Today it’s 13 days post new year. Where do I think I should be?

Well that depends. Am I asking in my personal life or my professional life?

In my professional life, I am certainly in a good place on day 13 of the new year. While I sometimes feel entrepreneurship sucks, I have been making strides in both my businesses this year. I have implemented successful tasks within my blogging business, that has made me happy. After searching and joining many blogging communities, I finally found one that has really made a positive impact in my blogging career. The 10k Blog Traffic Challenge is the perfect challenge if you are a new blogger.

As a small business owner, I still struggle. I have committed to some daily tasks that, while I have fallen short I have still made more progress in these 13 days than I had before 2018.

Now…..

Run your own race!

If I asked myself the same question, ‘where do I think I should be’ in my personal life? Wow, now we are in dangerous waters.
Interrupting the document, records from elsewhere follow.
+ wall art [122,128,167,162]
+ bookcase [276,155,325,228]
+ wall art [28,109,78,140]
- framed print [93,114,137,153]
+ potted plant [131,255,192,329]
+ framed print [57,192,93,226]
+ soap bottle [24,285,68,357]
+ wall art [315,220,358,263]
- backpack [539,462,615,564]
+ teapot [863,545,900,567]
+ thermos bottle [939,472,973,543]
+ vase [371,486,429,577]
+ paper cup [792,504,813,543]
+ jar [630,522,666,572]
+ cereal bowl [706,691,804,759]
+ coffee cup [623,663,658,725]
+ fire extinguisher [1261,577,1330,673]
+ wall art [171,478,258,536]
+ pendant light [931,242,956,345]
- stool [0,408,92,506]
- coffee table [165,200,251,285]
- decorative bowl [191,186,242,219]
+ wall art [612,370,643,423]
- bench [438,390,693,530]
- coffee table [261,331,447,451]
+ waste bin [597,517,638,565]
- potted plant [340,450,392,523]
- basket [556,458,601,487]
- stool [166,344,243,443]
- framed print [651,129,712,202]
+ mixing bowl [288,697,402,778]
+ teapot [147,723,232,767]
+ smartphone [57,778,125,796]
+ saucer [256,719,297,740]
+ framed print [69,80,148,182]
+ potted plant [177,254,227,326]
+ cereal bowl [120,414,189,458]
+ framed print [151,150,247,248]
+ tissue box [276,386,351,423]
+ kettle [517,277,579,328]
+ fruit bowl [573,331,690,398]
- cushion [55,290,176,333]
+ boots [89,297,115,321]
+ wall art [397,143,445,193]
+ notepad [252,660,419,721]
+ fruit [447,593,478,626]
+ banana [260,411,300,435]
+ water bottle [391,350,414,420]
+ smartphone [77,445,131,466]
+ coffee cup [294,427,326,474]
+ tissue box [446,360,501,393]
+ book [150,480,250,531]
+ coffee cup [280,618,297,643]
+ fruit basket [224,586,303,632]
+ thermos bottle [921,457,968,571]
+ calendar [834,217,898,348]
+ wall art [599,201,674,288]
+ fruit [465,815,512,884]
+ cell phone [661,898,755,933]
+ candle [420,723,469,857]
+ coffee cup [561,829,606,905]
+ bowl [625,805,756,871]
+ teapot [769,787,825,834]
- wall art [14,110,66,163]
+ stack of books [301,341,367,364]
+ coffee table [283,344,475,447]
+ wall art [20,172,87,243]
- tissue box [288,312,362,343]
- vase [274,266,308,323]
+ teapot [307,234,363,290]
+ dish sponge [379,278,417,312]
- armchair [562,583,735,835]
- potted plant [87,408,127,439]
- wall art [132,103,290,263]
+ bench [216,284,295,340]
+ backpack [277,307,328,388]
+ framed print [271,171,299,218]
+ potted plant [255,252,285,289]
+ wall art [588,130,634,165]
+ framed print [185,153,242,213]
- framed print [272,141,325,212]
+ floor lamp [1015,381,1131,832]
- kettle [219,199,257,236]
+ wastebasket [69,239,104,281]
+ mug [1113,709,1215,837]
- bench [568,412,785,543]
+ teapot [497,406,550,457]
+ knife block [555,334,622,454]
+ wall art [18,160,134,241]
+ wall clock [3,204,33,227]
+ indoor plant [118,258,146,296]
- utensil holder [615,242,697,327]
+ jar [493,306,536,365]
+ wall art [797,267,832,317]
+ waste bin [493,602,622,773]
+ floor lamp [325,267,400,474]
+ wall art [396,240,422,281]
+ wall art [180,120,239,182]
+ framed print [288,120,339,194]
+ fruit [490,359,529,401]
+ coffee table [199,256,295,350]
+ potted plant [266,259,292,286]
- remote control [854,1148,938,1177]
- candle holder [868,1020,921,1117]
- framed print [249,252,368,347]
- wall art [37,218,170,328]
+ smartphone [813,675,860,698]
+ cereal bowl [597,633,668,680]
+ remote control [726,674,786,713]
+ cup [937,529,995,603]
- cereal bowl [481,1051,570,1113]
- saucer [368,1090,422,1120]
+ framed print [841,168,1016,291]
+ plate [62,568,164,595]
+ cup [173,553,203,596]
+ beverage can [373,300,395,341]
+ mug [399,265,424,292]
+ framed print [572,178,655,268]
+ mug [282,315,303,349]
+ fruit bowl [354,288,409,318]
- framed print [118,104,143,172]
As a 49 year old, I could certainly be in a better place, especially if I compare myself to others. Heck, compared to others, I should be a homeowner, debt free, married and blissfully sharing photos of how awesome my husband is because he has either treated me to a trip, sent me to the spa, cooked dinner or bought me some wonderful gift just to say he loves me.

Well guess what, I have none of the above.

I am a single women, who went on less than five dates in 2017, I have more debt than the cost of a home purchased by a first time home owner, and I have more wine glasses than girlfriends.

Now don’t get me started on social media. Based on the groups I have been added to, or the pages that I follow that were once nice and fun pages have now changed their name to something that has me to following a life coach, a financial coach, health or relationship advisor. These individuals will have me working 5 jobs, saving 90% of my income, paying down debt before I eat, talking to the dog so I can get the owner to like me, eating only juiced dandelions and wearing the same outfit for 30 days per the ‘1 outfit 30 day capsule’.

But if I really look at ME and what I have done in the best interest of ME on day 13 of the new year. I am not where I thought I’d be, I have surpassed my expectations.

I knew that I had too much debt. And after following too many financial figures, I realized I had to take steps that were in my best interest not what seemed to be the industry norm. I had to swallow the guilt of recognizing my situation and just do what was needed to be done. So I filed bankruptcy. And yes, I filed it myself because I was not in a position to be able to pay for an attorney.

Yes, I am single. While I had not set any goals around a ‘love’ relationship for 2018, I am not worrying about it. Since my divorce, I have taken ‘myself’ on more dates than I have been with someone else.

My weight may not be model ready, but I like my weight. I decided that in 2018 I would commit to more 5k runs and train for a half marathon. I am happy to say I am on a 7 week run streak. And I am eating what I want. (chuckle)

I am not running out to shop for new clothes, but I certainly have more than 1 outfit.

See in recognizing what needed to be done, I didn’t let anything stop me.

So I am here to tell you to run your own race. When it comes to identifying where you are or should be in life, turn off the computer, the TV and even the radio. Review your own ‘stuff’ in no comparison to anyone or anything else. See you only know where you should be and it will only be revealed through self-reflection.

When I reviewed ME, I realized that on this 13 day of the new year, I am right where I should be. Thank God!